Sur les conclusions aux fins d'injonction :
5. Il y a lieu, dans les circonstances de l'espèce, d'enjoindre au préfet de Seine-et-Marne de délivrer à M. C... un titre de séjour portant la mention " vie privée et familiale " dans le délai de deux mois à compter de la notification du présent arrêt. Il n'y a pas lieu en revanche d'assortir cette injonction d'une astreinte.
Sur les frais liés au litige :
6. Il y a lieu, dans les circonstances de l'espèce, de mettre à la charge de l'État le versement au conseil de M. C... D... la somme de 1 000 euros sur le fondement sur le fondement des articles L. 761-1 du code de justice administrative et 37 de la loi du 10 juillet 1991, sous réserve de sa renonciation à percevoir la part contributive de l'État au titre de l'aide juridictionnelle.
D É C I D E :
Article 1er : Le jugement n° 2004101 du 3 juin 2021 du tribunal administratif de Melun et l'arrêté du 11 mai 2020 du préfet de Seine-et-Marne sont annulés.

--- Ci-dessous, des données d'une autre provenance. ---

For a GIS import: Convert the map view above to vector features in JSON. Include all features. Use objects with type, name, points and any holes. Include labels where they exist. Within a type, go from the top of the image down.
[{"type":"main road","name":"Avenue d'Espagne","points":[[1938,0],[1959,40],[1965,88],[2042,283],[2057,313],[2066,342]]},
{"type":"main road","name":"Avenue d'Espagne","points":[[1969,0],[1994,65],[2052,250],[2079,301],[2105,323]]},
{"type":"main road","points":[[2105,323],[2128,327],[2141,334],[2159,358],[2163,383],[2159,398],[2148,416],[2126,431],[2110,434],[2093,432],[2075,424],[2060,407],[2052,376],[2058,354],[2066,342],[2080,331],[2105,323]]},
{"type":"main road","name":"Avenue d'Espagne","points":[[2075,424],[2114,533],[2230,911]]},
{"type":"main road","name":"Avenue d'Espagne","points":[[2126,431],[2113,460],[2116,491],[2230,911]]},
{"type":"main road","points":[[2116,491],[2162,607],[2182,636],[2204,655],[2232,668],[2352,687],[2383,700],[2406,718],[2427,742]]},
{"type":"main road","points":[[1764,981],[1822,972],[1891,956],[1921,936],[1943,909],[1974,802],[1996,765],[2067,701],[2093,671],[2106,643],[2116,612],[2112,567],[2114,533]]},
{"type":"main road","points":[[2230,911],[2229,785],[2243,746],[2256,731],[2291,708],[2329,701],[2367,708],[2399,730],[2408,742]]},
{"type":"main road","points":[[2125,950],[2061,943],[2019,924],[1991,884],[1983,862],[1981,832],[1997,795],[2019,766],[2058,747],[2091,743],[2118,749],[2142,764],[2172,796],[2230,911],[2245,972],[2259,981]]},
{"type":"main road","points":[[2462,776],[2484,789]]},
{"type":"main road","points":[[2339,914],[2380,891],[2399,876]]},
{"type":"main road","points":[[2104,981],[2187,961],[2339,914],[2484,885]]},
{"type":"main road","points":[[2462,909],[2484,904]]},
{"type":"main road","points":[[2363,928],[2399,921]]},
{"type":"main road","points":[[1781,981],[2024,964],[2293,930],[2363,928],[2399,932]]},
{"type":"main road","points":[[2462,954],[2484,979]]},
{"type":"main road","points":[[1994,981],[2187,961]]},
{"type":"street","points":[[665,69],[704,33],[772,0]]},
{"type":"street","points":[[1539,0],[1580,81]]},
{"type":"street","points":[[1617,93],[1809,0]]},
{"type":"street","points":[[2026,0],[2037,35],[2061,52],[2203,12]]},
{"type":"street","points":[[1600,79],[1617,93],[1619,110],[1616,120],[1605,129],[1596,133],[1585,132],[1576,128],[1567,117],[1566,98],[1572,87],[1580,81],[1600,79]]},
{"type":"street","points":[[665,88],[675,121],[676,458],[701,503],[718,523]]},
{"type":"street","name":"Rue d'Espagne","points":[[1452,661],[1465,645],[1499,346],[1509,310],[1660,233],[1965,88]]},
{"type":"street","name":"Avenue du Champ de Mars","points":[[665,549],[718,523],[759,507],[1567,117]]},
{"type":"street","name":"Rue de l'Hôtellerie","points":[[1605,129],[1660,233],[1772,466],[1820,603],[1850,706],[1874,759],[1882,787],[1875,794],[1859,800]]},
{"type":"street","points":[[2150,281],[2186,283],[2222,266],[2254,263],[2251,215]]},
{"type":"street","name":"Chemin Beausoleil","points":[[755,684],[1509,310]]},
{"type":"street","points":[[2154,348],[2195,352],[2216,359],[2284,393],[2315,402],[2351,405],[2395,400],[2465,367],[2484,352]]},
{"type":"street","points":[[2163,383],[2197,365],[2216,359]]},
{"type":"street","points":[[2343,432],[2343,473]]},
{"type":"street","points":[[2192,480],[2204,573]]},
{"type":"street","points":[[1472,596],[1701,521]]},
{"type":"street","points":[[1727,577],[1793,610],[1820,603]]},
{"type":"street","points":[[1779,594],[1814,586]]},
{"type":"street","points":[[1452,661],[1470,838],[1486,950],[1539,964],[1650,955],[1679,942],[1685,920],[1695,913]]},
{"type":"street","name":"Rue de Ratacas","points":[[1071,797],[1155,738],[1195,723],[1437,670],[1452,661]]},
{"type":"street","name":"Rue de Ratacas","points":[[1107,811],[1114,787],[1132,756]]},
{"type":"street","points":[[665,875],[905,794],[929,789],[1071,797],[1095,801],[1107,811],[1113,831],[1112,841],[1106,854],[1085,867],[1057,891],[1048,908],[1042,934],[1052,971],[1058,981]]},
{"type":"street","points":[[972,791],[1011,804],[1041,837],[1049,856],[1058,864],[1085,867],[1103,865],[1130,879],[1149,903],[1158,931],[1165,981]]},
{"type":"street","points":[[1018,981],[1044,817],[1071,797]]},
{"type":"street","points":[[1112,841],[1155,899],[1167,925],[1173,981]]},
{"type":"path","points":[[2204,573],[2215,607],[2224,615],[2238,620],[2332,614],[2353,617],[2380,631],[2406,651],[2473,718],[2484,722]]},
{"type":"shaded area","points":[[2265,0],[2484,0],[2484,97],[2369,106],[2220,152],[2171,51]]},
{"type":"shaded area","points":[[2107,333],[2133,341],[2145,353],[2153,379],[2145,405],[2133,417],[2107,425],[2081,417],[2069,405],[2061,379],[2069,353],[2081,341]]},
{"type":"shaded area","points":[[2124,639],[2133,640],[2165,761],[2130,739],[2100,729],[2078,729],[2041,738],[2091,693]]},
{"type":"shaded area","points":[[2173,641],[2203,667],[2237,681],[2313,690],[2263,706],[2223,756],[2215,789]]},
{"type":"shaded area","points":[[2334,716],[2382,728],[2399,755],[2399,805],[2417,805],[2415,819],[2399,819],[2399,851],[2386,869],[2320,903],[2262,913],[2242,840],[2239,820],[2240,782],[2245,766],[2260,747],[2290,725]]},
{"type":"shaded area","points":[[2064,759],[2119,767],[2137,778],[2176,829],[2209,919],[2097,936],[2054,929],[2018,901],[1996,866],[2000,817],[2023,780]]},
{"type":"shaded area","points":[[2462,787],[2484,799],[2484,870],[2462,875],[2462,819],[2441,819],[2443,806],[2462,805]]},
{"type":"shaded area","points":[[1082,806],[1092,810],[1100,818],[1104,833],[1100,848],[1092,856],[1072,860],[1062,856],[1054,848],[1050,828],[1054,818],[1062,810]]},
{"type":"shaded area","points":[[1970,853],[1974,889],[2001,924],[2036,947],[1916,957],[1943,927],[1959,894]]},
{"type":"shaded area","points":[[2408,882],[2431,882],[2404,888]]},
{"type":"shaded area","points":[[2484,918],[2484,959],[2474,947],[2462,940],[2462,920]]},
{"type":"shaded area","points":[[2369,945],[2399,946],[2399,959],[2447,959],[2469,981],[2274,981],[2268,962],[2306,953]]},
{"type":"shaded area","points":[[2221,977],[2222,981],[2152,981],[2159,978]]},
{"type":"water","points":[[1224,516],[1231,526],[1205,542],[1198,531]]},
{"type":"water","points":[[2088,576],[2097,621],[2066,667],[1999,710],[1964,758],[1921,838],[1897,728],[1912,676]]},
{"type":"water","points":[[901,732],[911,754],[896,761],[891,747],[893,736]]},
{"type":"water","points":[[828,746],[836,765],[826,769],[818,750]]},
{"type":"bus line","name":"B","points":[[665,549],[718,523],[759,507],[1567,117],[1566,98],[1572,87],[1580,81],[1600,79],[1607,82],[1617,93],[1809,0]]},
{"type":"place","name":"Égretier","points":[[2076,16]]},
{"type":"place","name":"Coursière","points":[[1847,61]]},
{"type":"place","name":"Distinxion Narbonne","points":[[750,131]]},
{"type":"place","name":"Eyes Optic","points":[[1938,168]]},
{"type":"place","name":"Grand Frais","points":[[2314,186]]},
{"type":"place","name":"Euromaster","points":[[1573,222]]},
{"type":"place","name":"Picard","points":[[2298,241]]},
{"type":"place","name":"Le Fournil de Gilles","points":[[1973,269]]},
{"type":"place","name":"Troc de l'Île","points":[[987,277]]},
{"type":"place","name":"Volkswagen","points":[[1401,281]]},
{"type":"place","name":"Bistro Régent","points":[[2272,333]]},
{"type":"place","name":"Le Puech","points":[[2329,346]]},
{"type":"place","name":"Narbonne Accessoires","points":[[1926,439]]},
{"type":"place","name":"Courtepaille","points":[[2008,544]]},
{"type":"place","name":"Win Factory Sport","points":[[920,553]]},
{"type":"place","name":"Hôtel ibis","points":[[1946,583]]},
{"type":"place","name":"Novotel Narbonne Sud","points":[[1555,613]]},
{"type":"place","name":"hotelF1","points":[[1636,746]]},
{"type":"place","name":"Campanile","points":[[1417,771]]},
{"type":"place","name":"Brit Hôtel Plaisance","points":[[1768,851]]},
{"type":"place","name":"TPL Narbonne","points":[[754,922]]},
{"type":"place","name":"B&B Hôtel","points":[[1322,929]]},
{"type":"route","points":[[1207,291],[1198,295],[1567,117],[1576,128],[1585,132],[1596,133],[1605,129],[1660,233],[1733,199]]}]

Article 2 : Il est enjoint au préfet de Seine-et-Marne de délivrer à M. C... un titre de séjour portant la mention " vie privée et familiale " dans le délai de deux mois à compter de la notification du présent arrêt.
Article 3 : L'État versera à Me Magdelaine la somme de 1 000 euros au titre des dispositions de l'article L. 761-1 du code de justice administrative et de l'article 37 de la loi du 10 juillet 1991, sous réserve de sa renonciation à la part contributive de l'État à l'aide juridictionnelle.
Article 4 : Le surplus des conclusions de la requête est rejeté.
Article 5 : Le présent arrêt sera notifié à M. A... E... C..., au ministre de l'intérieur, au préfet de Seine-et-Marne et à Me Magdelaine.
Délibéré après l'audience publique du 7 mars 2022, à laquelle siégeaient :
- M. Ivan Luben, président de chambre,
- Mme Marie-Dominique Jayer, première conseillère,
- Mme Gaëlle Mornet, première conseillère.
Rendu public par mise à disposition au greffe le 29 mars 2022.
La rapporteure,
G. B...Le président,
I. LUBEN
Le greffier,
É. MOULIN
La République mande et ordonne au ministre de l'intérieur, en ce qui le concerne, et à tous huissiers de justice à ce requis, en ce qui concerne les voies de droit commun, contre les parties privées, de pourvoir à l'exécution de la présente décision.